* [WORK REQUEST A]: In the note on Sufi mysticism, who is named as the founder of the theme of Sufi love?

***** SOURCE DOCUMENT *****

Monday
November 29, 1999
Erotic Sufi tradition
In response to Rasool
Nafisi's letter:
There are a few specific themes that I wish to explore in Sufi mysticism.
The Prophet Mohammad was the starting point of Islamic mysticism; Rabi'a,
as the founder of the theme of Sufi love; al-Hallaj, whose writings are
the locus classicus of impassioned union; al-Ghazzali, as the clear-headed
systematizer and reconciler of mysticism with orthodoxy; Ibn al-Farid,
as the composer of what is perhaps the greatest erotic love poem in all
of Sufi literature; Ibn al-'Arabi, as the supreme philosopher of the erotic
in the Sufi tradition; and Rumi, as the exponent of love best-known to
the West ["Let's
not talk about sex"].

***** RECORDS PROVIDED *****

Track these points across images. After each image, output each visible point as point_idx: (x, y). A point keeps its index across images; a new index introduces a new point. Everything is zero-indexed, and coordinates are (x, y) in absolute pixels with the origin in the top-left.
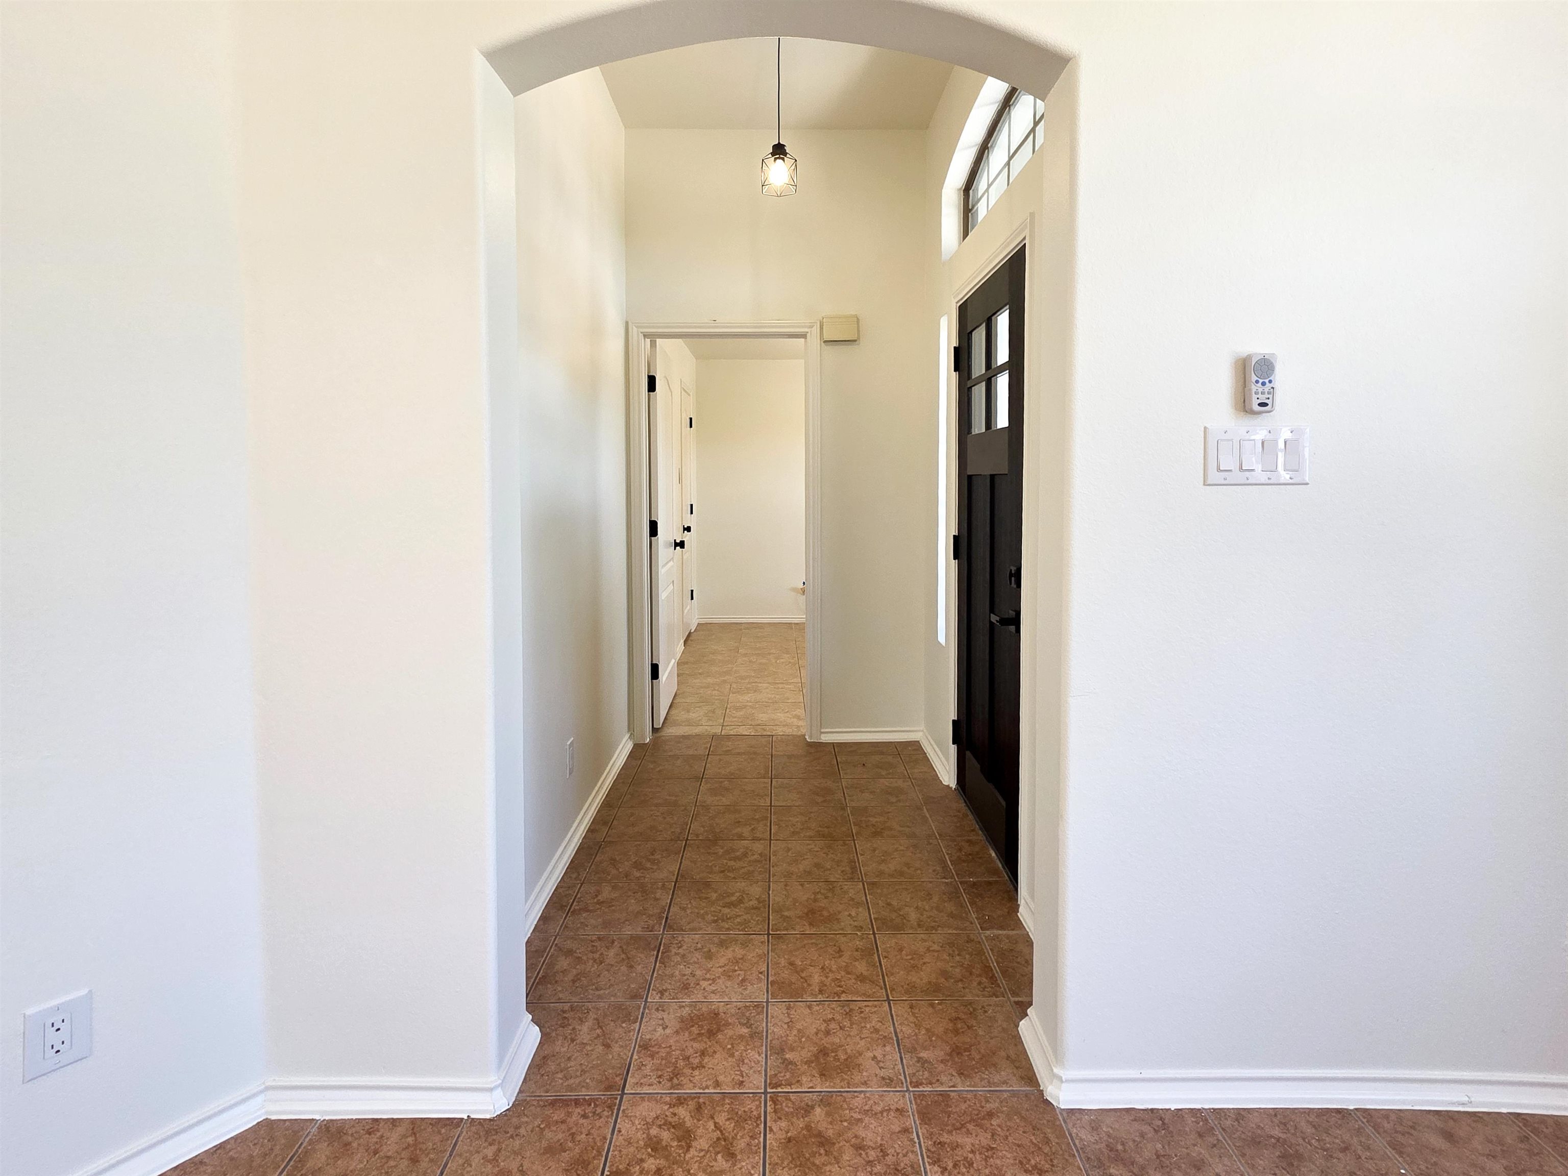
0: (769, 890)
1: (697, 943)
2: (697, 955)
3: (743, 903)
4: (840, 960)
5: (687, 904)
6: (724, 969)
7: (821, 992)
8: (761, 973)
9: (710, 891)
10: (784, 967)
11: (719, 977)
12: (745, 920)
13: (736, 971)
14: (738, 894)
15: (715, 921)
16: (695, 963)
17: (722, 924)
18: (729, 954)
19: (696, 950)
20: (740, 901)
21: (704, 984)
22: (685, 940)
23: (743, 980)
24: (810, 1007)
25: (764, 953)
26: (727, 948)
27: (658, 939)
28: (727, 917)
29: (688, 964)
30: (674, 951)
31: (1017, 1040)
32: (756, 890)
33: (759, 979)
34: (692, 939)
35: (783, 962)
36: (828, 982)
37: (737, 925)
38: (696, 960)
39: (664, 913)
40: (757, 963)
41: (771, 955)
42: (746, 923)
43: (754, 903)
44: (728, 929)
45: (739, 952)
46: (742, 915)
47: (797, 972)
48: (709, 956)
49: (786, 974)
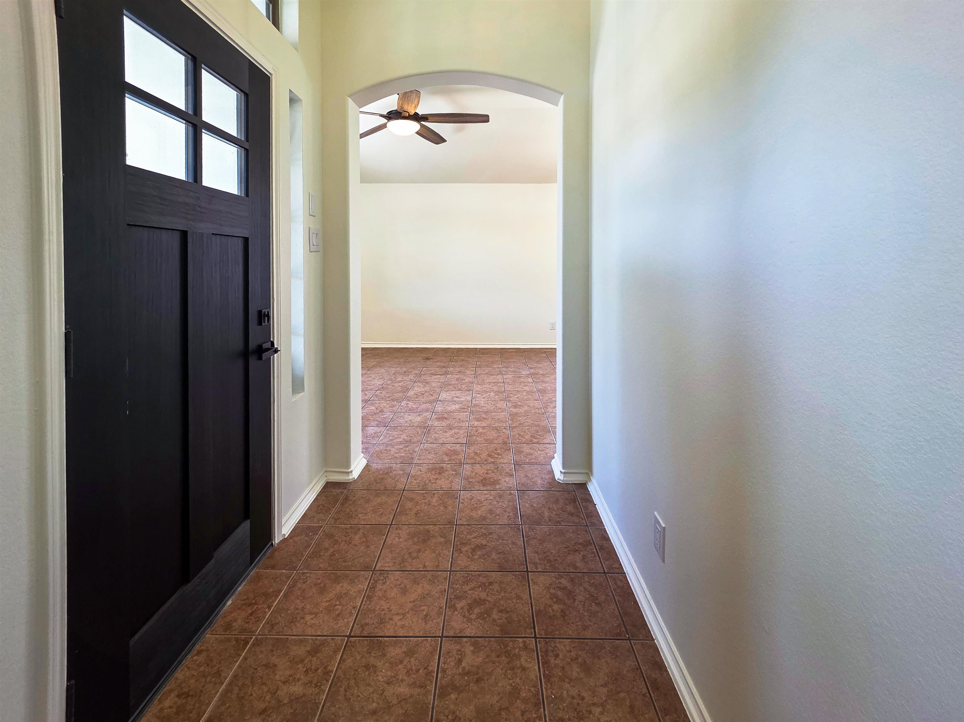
0: (452, 562)
1: (499, 519)
2: (498, 512)
3: (472, 549)
4: (418, 509)
5: (513, 547)
6: (482, 505)
7: (434, 494)
8: (462, 503)
9: (498, 561)
10: (450, 506)
11: (484, 500)
12: (471, 535)
13: (476, 504)
14: (476, 557)
15: (491, 534)
16: (498, 508)
17: (485, 532)
18: (479, 513)
19: (499, 515)
20: (474, 550)
21: (491, 498)
22: (507, 521)
23: (472, 499)
24: (441, 488)
25: (460, 513)
26: (481, 516)
27: (523, 521)
28: (483, 537)
29: (502, 507)
30: (511, 514)
31: (360, 476)
32: (462, 561)
33: (463, 500)
34: (503, 521)
35: (450, 508)
36: (430, 498)
37: (476, 531)
38: (498, 509)
39: (527, 540)
40: (464, 508)
41: (456, 512)
42: (470, 533)
43: (464, 549)
44: (481, 528)
45: (474, 514)
46: (473, 538)
47: (444, 503)
48: (491, 511)
49: (450, 502)
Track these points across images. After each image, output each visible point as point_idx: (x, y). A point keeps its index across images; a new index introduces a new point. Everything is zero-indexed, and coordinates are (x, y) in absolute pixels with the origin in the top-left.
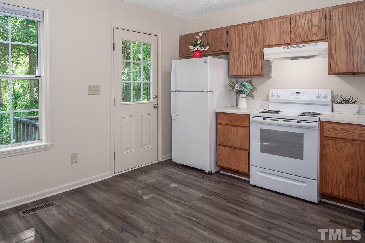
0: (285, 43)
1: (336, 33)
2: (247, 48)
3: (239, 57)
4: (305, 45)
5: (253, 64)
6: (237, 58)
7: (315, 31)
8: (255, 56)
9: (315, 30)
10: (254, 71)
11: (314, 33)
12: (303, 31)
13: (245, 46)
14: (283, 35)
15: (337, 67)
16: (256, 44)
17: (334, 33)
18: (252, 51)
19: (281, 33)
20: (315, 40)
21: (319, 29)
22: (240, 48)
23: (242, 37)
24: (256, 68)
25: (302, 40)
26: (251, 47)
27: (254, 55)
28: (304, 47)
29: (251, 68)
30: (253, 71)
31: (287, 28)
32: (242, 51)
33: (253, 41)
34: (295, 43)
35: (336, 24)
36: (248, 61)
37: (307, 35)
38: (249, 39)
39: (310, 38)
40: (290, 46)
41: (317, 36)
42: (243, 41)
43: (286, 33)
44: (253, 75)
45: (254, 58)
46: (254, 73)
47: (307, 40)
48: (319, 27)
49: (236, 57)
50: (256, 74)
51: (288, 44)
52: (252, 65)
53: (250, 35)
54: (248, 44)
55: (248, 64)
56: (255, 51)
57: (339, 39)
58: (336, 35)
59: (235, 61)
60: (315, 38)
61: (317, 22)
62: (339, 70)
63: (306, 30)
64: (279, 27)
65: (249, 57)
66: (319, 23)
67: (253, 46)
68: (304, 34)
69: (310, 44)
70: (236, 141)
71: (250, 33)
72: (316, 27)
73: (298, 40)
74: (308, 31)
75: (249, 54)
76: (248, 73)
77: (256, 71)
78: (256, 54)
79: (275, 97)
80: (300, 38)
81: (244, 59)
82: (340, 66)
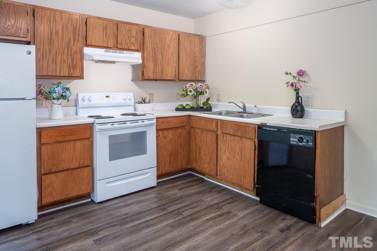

*****

* [WORK REQUEST B]: Rewrite the stretch of the records from their start through the line containing "22: (685, 940)", putting "upper-left" in place of "top-left" and changing nothing else. Omit the pictures.

* [EXERCISE ANSWER A]: Rabi'a

* [EXERCISE ANSWER B]:
Track these points across images. After each image, output each visible point as point_idx: (x, y). A point keeps its index across images; a new index introduces a new point. Everything is zero-indexed, and coordinates are (x, y) in absolute pixels with the origin in the upper-left.
0: (769, 890)
1: (697, 943)
2: (697, 955)
3: (743, 903)
4: (840, 960)
5: (687, 904)
6: (724, 969)
7: (821, 992)
8: (761, 973)
9: (710, 891)
10: (784, 967)
11: (719, 977)
12: (745, 920)
13: (736, 971)
14: (738, 894)
15: (715, 921)
16: (695, 963)
17: (722, 924)
18: (729, 954)
19: (696, 950)
20: (740, 901)
21: (704, 984)
22: (685, 940)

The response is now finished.